A team that refuses to plan, creates an engineering paradise to avoid these kinds of responsibilities. They'll hide behind their manager while making sure that manager doesn't have the tools to do their job.
This results in unhappy stakeholders, as Engineering is seen as a stagnant black box that burns money but doesn't deliver tangible results. Their output is predictably low.
While this might sound like a caricature, it's a common reality. There's an entire startup ecosystem of small SaaS companies that sell shadow IT solutions to stakeholders who feel like their own teams can't be trusted. It's a real and expensive problem.
High-performing team (high ambition, high confidence)

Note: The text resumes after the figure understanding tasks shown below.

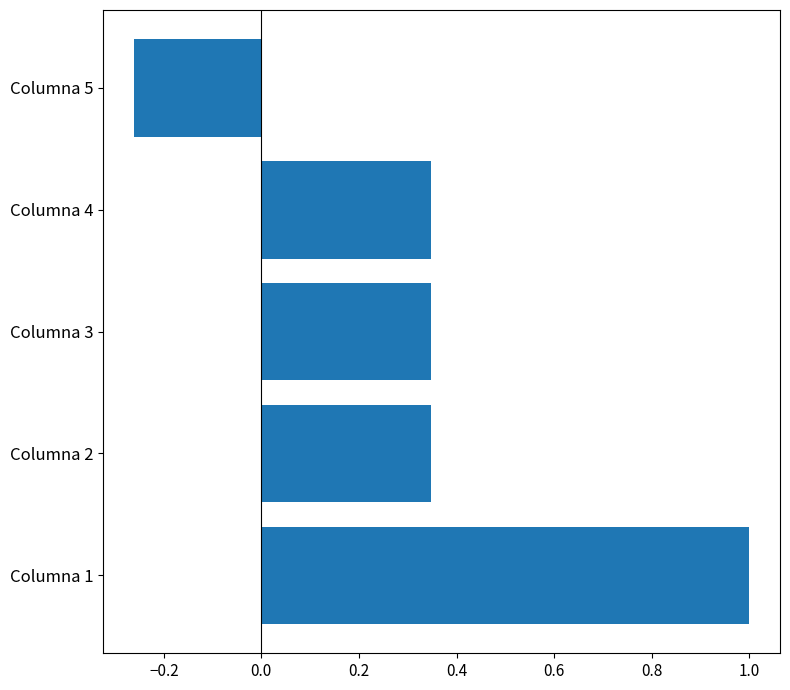

Between Columna 1 and Columna 5, which is larger?

Columna 1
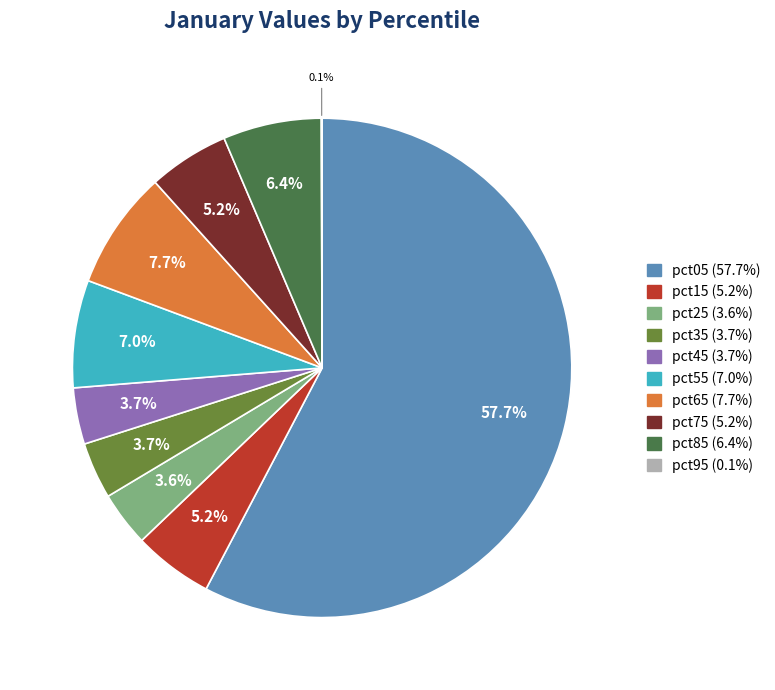

Is it true that pct65 is 1% of the pie?

False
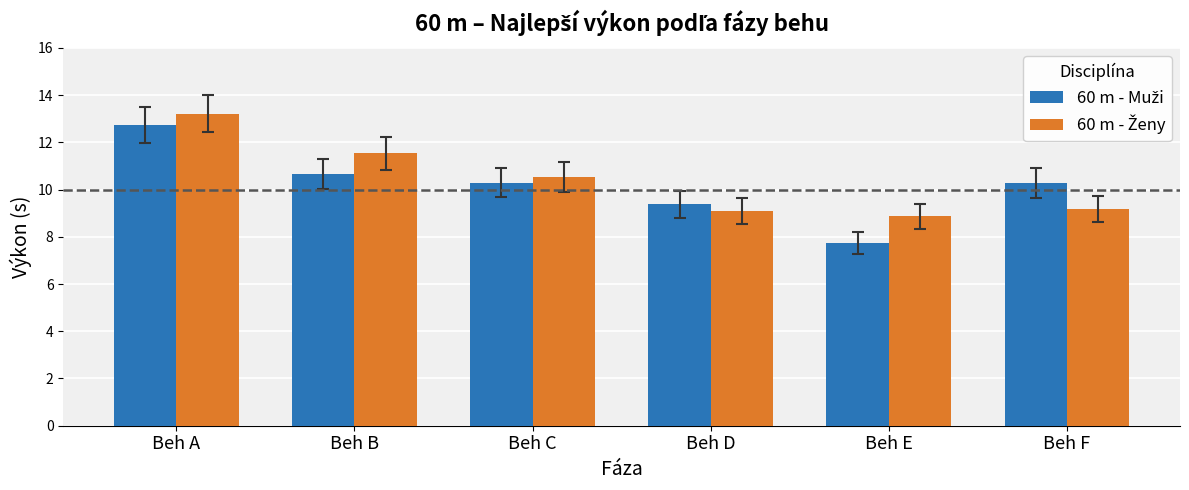

At which category is the sum across all series the highest?

Beh A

This is the dream scenario every "Agile coach" and startup guru will try to sell. The stakeholders have sky-high moonshot ambitions, and their teams can rise to every challenge. It's a healthy balance for those world-class organizations that can pull it off.
Experiment culture (low ambitions, low confidence)
Some teams are in such an uncertain situation that planning becomes futile. A typical example is the pre-market-fit startup. If you have yet to learn your customers and you still have to figure out what you're trying to build, there's no use in long-term planning.
In this situation, stakeholders understand that the team is still figuring out the market. The team is capturing feedback by building MVPs and running experiments. There's the mandate to try small things and see what works. The ambitions are low, and so is the confidence. That's also a healthy balance.
PowerPoint fantasy (high ambition, low confidence)
Finally, there's the stereotype we all know. It's the stakeholder who creates a strategic vision roadmap for the coming year that's full of features, aspirations, and buzzwords. These roadmaps are presented to the board and feel like a job well done. Everyone leaves that meeting with a good feeling.
Unfortunately, PowerPoint is far removed from the actual work floor, and these kinds of roadmaps are already behind schedule while we're still adding slide transition animations.
In such an unbalanced situation, stakeholders promise the moon and hope their teams can fly.
Those are the extreme scenarios, but each team is situated somewhere on the matrix. It doesn't matter whether you live in chaos or the ambitions are sky-high. What matters is that you try to find the right balance. You want your stakeholder's ambition to match the team's confidence. You also want to avoid the blue quadrants. Even if stakeholders are happy with low ambitions and high predictability, the team can handle more.
Ideally, you want to be somewhere on the dotted line between an experiment culture and a high-performing team. That's the healthy balance between dreaming and doing.